João Gabriel de Lima
Estadão
Parte do enredo de “As Invasões Bárbaras”, filmaço que levou o Oscar de produção estrangeira em 2003, se passa nos corredores de um hospital público do Canadá. O que se vê não combina com um país considerado modelo de bem-estar social: doentes amontoados pelos corredores, atendimento precário, burocracia infinita para agendar procedimentos.
O protagonista do filme, Rémy, tem uma doença terminal. Ele só consegue tratamento decente porque seu filho, Sébastien, pode pagar os honorários dos melhores médicos.
CANADÁ E BRASIL – Poucos países são mais diferentes que Canadá e Brasil. Jogamos vôlei na praia, eles brincam com bonecos na neve. Nosso mito musical é Tom Jobim, o gênio da bossa nova; o deles, Glenn Gould, pianista que revolucionou a música clássica.
No mundo do coronavírus, no entanto, os dois países têm a pandemia em comum – e precisaram desenhar programas emergenciais a toque de caixa. “O Canadá criou do dia para a noite um seguro-desemprego dos sonhos”, diz o cientista político Ricardo Tranjan, brasileiro radicado em Ottawa. Tal seguro pode inspirar algo que se estenda a tempos normais – o que seria um saldo positivo da pandemia.
Tranjan trabalha no Canadian Center for Policy Alternatives (CCPA), um think tank de políticas sociais com viés econômico.
REALIDADE PRECÁRIA – “A pandemia colocou em foco a realidade precária de vários trabalhadores essenciais ao Canadá, como cozinheiros, balconistas de farmácia, caixas de supermercado”, afirma Tranjan. Para ele, o flagelo que nos assola nada mais fez que chamar a atenção para uma questão de fundo: a transformação radical do mundo do trabalho no Ocidente.
O emprego industrial, com benefícios e a proteção de sindicatos, migrou para a Ásia ou vem sendo gradativamente substituído por robôs. Os novos postos de trabalho são na área de serviços, onde predomina a rotatividade. Os governos passaram a ter um enorme desafio: criar benefícios e seguros sociais para um número crescente de trabalhadores precários. Que, diga-se de passagem, são também eleitores.

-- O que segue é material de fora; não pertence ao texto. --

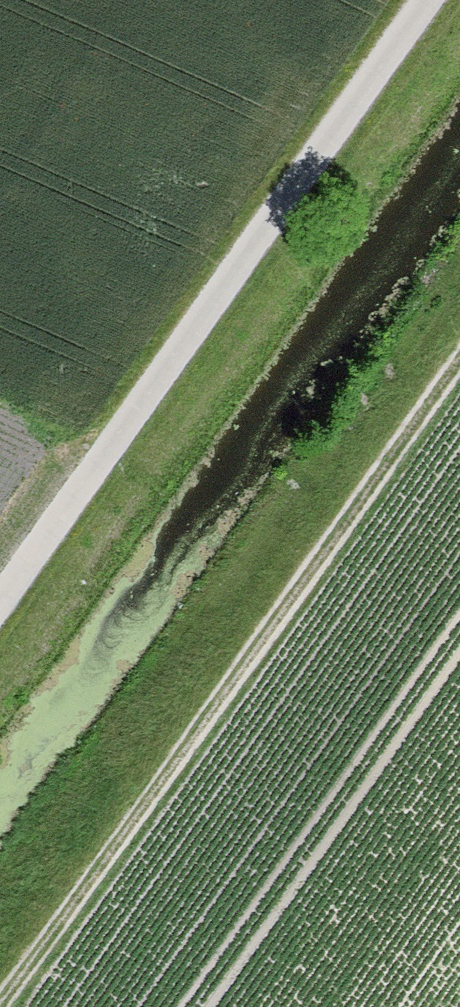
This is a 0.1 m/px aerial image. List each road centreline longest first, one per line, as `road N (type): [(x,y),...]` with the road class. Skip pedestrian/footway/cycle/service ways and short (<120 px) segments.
road 1 (track): [(3,1006),(459,369)]
road 2 (track): [(435,0),(0,611)]

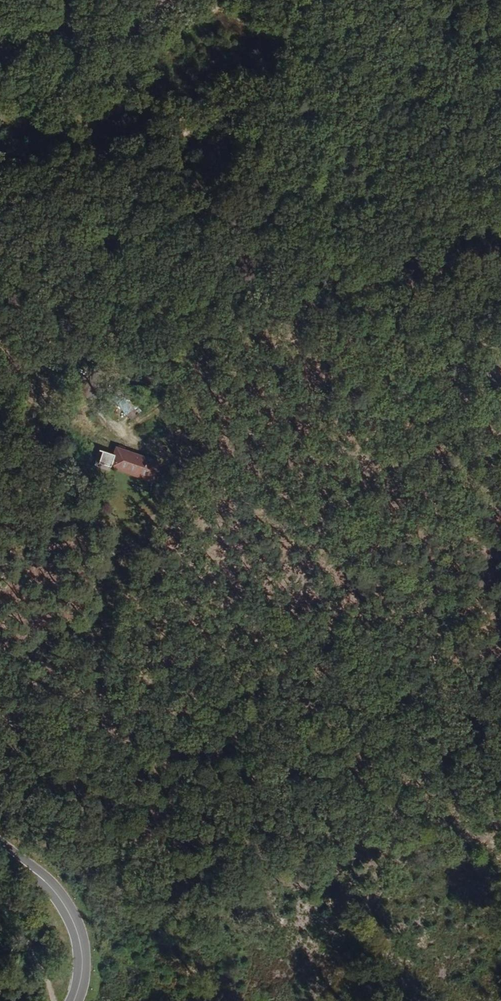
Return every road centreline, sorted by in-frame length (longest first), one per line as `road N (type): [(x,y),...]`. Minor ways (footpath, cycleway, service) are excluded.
road 1 (secondary): [(78,1000),(85,972),(77,919),(58,886),(0,845)]
road 2 (track): [(53,1000),(39,958),(0,893)]

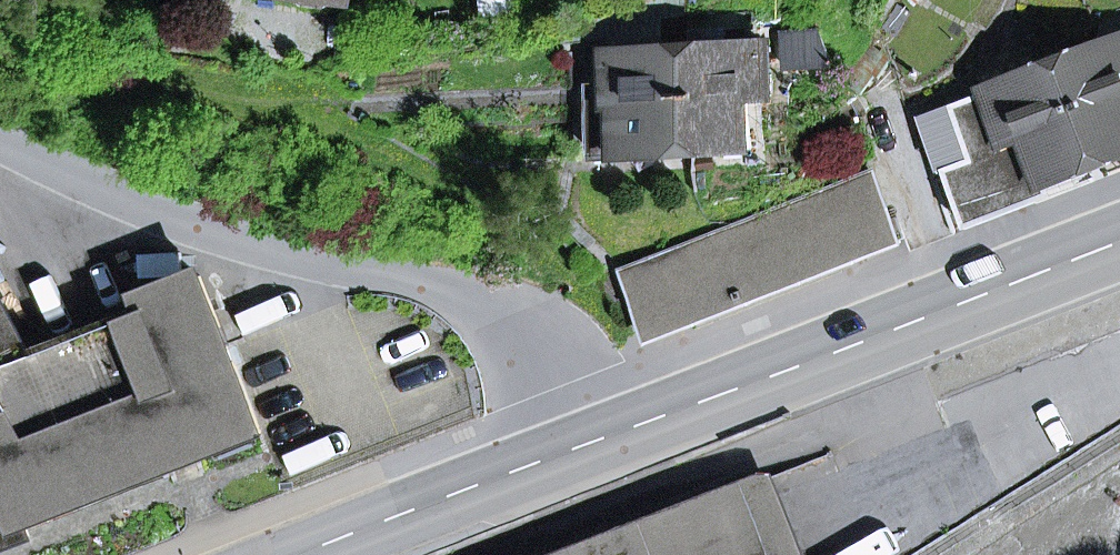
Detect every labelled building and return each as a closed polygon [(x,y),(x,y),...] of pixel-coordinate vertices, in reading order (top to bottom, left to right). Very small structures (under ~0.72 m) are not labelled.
[(602,157),(695,152),(689,48),(661,49),(660,26),(685,24),(684,0),(650,0),(610,14),(612,90),(612,104),(598,105),(602,157)] [(1109,25),(1116,43),(1062,64),(1100,161),(1101,162),(1119,155),(1119,21),(1109,25)] [(785,53),(820,50),(805,29),(784,30),(785,53)] [(770,95),(767,43),(689,48),(695,152),(752,148),(748,96),(770,95)] [(1101,162),(1100,161),(1062,64),(952,107),(972,160),(945,170),(969,230),(1039,202),(1031,181),(1044,176),(1047,183),(1049,182),(1101,162)] [(598,105),(612,104),(612,90),(597,91),(598,105)] [(1039,202),(1055,197),(1049,182),(1047,183),(1044,176),(1031,181),(1039,202)] [(627,275),(652,339),(898,242),(873,178),(627,275)] [(26,525),(261,432),(200,276),(142,300),(148,315),(37,359),(0,292),(0,547),(29,536),(26,525)] [(765,480),(573,554),(798,554),(765,480)]
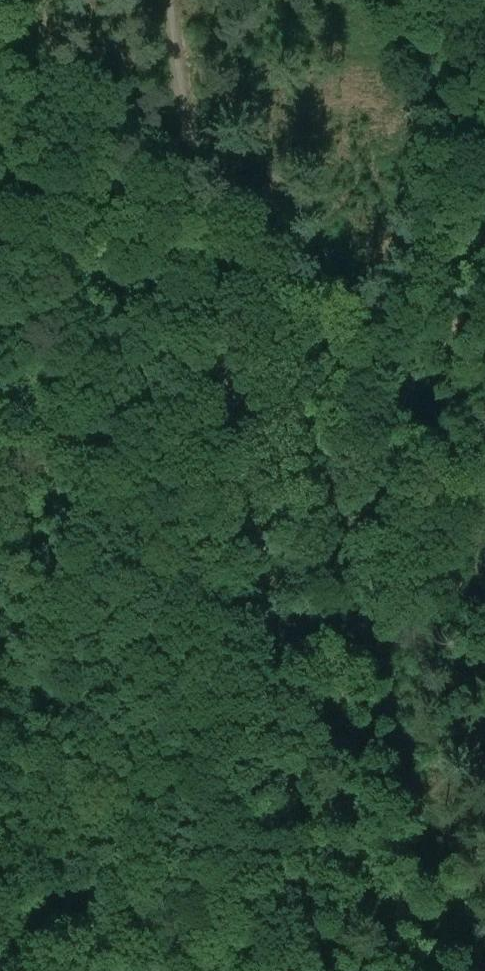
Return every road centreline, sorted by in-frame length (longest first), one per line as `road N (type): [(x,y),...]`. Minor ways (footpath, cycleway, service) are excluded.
road 1 (track): [(168,0),(244,438),(317,970)]
road 2 (track): [(0,567),(484,237)]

Por isso, o sucesso da empreitada é condição de sobrevivência da própria democracia – e também a melhor vacina contra aventureiros populistas.

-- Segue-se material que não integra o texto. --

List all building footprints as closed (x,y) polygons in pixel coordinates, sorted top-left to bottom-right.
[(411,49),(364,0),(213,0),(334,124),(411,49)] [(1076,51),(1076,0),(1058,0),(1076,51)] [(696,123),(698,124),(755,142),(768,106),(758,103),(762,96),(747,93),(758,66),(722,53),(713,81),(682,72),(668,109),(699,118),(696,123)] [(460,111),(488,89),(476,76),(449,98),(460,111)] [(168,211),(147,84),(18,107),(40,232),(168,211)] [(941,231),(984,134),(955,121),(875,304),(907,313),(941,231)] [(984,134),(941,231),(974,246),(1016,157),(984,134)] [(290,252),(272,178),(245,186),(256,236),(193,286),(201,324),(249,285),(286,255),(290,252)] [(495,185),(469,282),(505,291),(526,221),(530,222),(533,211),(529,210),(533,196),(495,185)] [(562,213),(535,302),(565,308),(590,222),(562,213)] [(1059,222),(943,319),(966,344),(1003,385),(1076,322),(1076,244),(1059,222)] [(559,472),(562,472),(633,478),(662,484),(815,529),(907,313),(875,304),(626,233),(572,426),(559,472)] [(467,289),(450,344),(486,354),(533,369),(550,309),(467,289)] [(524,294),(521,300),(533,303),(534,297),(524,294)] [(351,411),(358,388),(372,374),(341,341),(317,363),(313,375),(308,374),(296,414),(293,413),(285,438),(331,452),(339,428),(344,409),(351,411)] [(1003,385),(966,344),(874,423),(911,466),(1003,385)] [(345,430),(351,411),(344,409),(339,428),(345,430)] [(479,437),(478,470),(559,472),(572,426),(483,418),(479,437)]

CIDADÃOS INDEFESOS – Com a pandemia, tornou-se clara a importância de um sistema eficiente de saúde pública. Na era da economia do conhecimento, cidadãos que não tiveram acesso a uma boa educação pulam de emprego em emprego e não têm benefícios.
Precisam de hospitais quando ficam doentes e de seguros fáceis de acessar quando estão sem trabalho – e não apenas de auxílios em situações de emergência.
Nada disso é barato. Em países em desenvolvimento, como o Brasil, será necessário cortar despesas não essenciais – tarefa para o Congresso que retorna do recesso nesta segunda-feira (voltaremos ao assunto numa das próximas colunas).
SEGUROS SOCIAIS – Os estudos de Tranjan e seus colegas mostram que seguros sociais bem desenhados trazem retorno positivo para as economias como um todo, não apenas para os beneficiários.
A crise do coronavírus chamou a atenção para a importância de uma rede de proteção social permanente, nesta “era da precariedade” em que vivemos. O filme “As Invasões Bárbaras” flagra o processo no início – mostra um Estado incapaz de dar conta das necessidades dos cidadãos.
Eis o maior desafio dos governos democráticos, sejam eles de esquerda ou de direita – afinal, nem todo mundo tem, como Rémy, um filho rico para pagar as contas do hospital.